Activity >>
Print the lines of the data from the line containing "Pose unit: median" up to and including the line containing "dist [-0.000044, -0.001188]", copying each one without any change.

[Opening Excerpted data section]

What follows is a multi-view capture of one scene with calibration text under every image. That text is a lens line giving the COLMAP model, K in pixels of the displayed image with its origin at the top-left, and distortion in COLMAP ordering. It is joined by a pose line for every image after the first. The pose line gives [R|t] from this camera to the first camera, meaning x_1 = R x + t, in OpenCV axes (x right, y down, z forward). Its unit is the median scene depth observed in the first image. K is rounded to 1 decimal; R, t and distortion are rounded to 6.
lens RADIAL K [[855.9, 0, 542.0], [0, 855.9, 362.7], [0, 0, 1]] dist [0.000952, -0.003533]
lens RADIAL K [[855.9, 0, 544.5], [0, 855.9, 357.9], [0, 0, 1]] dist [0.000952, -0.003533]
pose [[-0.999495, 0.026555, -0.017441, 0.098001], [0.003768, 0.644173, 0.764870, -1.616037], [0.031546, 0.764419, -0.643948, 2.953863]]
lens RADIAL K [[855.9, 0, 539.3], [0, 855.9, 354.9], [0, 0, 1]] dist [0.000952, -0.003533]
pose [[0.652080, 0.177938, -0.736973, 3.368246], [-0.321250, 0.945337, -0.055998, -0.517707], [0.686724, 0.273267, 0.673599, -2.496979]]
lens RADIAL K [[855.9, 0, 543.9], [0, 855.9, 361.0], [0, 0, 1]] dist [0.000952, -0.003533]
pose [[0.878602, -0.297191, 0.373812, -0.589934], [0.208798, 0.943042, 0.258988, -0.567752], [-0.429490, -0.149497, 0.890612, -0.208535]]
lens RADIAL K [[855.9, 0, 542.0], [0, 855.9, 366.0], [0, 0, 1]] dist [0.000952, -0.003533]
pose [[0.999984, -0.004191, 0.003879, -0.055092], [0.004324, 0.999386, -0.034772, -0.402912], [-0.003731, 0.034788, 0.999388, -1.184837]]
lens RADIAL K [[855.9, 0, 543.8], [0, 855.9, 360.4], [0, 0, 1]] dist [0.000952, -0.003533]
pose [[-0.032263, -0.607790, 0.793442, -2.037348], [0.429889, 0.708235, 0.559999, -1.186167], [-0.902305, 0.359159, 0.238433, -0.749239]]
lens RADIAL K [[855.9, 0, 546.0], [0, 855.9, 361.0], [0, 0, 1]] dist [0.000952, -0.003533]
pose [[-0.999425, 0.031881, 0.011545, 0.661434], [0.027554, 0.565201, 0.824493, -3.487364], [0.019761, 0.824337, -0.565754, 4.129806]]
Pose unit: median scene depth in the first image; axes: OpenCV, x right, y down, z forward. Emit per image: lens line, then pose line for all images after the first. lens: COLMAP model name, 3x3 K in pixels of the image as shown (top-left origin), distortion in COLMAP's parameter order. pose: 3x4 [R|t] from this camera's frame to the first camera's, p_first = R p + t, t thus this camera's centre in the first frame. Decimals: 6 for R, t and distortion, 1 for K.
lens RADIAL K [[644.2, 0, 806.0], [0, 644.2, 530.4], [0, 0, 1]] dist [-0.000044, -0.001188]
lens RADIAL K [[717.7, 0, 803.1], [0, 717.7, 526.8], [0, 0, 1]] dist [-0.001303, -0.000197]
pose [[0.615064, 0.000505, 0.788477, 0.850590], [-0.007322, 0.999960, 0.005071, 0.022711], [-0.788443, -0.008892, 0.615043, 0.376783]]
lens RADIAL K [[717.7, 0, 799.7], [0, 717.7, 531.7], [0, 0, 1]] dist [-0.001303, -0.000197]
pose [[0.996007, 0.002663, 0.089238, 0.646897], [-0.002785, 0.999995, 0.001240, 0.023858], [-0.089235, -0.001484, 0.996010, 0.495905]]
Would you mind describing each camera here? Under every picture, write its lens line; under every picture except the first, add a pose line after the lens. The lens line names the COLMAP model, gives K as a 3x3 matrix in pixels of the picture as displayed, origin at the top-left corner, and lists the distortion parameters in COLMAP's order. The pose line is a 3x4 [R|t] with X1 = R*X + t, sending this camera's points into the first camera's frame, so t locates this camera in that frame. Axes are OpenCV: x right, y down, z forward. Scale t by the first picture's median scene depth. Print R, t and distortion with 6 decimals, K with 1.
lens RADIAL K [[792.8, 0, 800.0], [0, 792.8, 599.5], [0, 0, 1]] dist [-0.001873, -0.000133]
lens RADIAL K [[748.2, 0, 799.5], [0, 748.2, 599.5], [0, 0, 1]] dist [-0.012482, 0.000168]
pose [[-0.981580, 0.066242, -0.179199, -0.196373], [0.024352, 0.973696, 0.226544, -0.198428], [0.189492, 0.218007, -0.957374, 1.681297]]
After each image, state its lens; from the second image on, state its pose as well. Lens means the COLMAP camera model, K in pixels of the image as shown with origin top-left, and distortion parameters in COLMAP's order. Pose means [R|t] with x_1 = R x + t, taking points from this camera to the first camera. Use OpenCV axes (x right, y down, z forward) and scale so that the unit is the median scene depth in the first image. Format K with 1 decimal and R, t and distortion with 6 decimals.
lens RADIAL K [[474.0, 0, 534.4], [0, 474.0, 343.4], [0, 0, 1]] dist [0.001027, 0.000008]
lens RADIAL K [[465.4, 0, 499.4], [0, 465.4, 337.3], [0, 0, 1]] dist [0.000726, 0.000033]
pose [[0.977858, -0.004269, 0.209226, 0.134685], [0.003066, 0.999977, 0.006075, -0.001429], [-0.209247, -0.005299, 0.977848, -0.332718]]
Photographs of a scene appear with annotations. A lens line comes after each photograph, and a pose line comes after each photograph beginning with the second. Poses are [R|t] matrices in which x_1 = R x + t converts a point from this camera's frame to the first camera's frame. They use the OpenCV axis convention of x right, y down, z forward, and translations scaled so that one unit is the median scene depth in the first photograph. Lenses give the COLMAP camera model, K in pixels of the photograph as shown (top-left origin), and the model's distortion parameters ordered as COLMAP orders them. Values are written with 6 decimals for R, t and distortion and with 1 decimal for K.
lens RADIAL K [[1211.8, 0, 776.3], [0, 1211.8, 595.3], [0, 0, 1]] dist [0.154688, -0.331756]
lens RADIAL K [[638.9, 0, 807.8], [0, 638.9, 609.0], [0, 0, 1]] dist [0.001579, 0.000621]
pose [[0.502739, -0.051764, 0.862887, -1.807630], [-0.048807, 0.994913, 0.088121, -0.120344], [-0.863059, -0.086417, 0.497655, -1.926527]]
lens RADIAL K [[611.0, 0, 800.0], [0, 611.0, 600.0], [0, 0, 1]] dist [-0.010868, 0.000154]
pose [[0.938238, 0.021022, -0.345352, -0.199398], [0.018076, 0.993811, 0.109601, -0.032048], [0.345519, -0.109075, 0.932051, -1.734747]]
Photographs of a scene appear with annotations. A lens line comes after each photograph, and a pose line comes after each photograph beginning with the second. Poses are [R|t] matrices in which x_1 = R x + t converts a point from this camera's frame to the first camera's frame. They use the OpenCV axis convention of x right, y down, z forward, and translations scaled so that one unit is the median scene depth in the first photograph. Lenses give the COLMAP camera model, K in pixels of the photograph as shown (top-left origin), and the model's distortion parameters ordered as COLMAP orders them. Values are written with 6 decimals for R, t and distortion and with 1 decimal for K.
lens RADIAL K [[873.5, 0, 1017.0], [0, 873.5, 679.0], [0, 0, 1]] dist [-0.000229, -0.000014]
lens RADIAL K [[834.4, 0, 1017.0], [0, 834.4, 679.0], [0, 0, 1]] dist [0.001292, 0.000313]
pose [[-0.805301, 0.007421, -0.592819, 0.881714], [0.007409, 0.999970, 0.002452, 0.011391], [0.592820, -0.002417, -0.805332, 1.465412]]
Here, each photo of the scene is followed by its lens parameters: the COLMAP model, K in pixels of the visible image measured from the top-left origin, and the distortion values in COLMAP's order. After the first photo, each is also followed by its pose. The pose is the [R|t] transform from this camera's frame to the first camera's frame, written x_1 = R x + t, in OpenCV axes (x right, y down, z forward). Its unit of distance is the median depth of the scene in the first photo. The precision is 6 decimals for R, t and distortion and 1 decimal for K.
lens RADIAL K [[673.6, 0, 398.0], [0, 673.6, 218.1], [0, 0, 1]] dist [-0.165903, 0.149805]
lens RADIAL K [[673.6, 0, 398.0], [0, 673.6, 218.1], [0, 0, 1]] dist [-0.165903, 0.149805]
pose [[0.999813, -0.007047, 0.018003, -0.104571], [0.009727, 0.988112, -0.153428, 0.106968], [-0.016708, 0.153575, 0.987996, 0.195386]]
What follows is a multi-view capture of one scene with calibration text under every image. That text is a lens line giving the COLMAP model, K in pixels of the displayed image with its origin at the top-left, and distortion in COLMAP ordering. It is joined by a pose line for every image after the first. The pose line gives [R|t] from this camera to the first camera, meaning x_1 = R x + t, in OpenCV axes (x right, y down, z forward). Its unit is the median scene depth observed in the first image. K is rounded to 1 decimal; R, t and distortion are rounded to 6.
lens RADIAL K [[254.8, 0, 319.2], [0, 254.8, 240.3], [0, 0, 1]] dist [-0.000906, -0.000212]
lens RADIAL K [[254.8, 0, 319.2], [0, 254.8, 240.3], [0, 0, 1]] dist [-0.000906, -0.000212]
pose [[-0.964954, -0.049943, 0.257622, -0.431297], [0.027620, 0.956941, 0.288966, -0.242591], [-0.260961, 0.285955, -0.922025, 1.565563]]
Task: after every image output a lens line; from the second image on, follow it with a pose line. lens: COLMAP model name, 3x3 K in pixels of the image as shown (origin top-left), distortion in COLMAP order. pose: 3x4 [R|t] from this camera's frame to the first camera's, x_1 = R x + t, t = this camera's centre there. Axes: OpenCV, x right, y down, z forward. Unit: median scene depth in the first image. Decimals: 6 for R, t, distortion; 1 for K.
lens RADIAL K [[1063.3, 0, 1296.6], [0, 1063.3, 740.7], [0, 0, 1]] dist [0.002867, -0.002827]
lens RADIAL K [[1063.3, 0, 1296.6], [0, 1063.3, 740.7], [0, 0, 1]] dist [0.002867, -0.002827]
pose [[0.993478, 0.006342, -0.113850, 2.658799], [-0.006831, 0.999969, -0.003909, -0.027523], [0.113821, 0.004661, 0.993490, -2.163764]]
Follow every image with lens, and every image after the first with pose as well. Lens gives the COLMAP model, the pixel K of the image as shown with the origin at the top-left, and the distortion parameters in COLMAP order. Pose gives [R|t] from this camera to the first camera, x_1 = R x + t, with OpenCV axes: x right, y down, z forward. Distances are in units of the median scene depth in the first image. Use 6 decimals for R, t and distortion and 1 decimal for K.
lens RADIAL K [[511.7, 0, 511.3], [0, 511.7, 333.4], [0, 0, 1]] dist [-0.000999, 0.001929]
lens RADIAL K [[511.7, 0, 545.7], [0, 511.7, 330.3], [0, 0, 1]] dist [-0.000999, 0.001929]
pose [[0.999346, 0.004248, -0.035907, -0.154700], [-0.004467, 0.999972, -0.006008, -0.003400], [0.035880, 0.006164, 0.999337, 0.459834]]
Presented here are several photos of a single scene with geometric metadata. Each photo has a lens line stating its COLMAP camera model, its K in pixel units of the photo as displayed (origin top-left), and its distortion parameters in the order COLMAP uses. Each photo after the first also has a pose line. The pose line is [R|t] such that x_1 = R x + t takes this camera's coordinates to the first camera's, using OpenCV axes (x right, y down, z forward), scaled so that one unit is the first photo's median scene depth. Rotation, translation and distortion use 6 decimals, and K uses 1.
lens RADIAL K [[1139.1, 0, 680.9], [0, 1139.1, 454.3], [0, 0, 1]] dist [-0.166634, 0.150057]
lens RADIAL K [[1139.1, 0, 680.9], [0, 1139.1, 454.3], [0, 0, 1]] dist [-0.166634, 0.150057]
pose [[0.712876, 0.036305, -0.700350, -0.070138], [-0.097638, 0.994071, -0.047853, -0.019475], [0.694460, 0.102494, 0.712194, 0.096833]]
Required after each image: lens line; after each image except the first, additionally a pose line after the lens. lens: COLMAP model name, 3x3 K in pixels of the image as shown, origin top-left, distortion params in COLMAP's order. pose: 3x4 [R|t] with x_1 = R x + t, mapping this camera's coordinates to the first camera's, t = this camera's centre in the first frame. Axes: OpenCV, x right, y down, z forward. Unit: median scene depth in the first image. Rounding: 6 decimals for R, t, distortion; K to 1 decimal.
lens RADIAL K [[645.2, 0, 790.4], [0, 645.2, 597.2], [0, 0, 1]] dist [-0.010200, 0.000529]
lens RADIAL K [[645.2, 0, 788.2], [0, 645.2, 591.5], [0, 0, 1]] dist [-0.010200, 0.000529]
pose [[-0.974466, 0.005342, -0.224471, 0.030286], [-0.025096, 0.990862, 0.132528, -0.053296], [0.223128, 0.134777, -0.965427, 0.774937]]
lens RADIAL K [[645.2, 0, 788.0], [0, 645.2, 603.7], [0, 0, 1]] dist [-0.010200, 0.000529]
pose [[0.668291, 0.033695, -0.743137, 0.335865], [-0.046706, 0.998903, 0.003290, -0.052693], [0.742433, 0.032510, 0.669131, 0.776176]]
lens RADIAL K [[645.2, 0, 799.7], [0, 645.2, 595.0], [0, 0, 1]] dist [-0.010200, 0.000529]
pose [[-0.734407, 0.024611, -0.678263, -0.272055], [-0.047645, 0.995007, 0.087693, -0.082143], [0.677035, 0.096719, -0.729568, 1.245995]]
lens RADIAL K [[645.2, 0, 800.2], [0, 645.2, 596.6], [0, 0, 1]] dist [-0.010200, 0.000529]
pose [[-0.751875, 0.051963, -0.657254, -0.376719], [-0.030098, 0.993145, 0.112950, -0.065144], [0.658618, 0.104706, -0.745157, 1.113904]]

[Closing Excerpted data section]

Answer to this problem >>
Pose unit: median scene depth in the first image; axes: OpenCV, x right, y down, z forward. Emit per image: lens line, then pose line for all images after the first. lens: COLMAP model name, 3x3 K in pixels of the image as shown (top-left origin), distortion in COLMAP's parameter order. pose: 3x4 [R|t] from this camera's frame to the first camera's, p_first = R p + t, t thus this camera's centre in the first frame. Decimals: 6 for R, t and distortion, 1 for K.
lens RADIAL K [[644.2, 0, 806.0], [0, 644.2, 530.4], [0, 0, 1]] dist [-0.000044, -0.001188]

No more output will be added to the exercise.